Start of Records for the exercise

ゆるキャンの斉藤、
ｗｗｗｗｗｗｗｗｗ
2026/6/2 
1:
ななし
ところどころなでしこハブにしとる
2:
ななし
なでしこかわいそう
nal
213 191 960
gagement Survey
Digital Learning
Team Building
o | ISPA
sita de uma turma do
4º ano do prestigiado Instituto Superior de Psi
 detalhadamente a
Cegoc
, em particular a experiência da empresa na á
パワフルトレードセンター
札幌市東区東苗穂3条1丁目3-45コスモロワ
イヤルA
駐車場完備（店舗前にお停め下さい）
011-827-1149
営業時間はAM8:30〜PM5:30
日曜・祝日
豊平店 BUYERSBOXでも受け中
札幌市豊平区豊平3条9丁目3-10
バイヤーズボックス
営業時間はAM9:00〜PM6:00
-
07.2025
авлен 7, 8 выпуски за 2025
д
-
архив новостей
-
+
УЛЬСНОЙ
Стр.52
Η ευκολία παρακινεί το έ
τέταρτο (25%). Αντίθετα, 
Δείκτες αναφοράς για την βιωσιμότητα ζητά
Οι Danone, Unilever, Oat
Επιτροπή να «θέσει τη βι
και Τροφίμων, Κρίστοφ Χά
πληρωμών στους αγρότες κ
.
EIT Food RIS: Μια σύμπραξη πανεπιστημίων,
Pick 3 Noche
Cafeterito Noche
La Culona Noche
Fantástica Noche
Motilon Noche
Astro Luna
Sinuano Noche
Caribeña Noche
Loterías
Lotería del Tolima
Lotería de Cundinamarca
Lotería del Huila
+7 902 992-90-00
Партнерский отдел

End of Records for the exercise

◆ Work task ◆
Reproduce the entries above, changing every "Noche" to "Night" and leaving all other text untouched.

◆ Exercise solution ◆
ゆるキャンの斉藤、
ｗｗｗｗｗｗｗｗｗ
2026/6/2 
1:
ななし
ところどころなでしこハブにしとる
2:
ななし
なでしこかわいそう
nal
213 191 960
gagement Survey
Digital Learning
Team Building
o | ISPA
sita de uma turma do
4º ano do prestigiado Instituto Superior de Psi
 detalhadamente a
Cegoc
, em particular a experiência da empresa na á
パワフルトレードセンター
札幌市東区東苗穂3条1丁目3-45コスモロワ
イヤルA
駐車場完備（店舗前にお停め下さい）
011-827-1149
営業時間はAM8:30〜PM5:30
日曜・祝日
豊平店 BUYERSBOXでも受け中
札幌市豊平区豊平3条9丁目3-10
バイヤーズボックス
営業時間はAM9:00〜PM6:00
-
07.2025
авлен 7, 8 выпуски за 2025
д
-
архив новостей
-
+
УЛЬСНОЙ
Стр.52
Η ευκολία παρακινεί το έ
τέταρτο (25%). Αντίθετα, 
Δείκτες αναφοράς για την βιωσιμότητα ζητά
Οι Danone, Unilever, Oat
Επιτροπή να «θέσει τη βι
και Τροφίμων, Κρίστοφ Χά
πληρωμών στους αγρότες κ
.
EIT Food RIS: Μια σύμπραξη πανεπιστημίων,
Pick 3 Night
Cafeterito Night
La Culona Night
Fantástica Night
Motilon Night
Astro Luna
Sinuano Night
Caribeña Night
Loterías
Lotería del Tolima
Lotería de Cundinamarca
Lotería del Huila
+7 902 992-90-00
Партнерский отдел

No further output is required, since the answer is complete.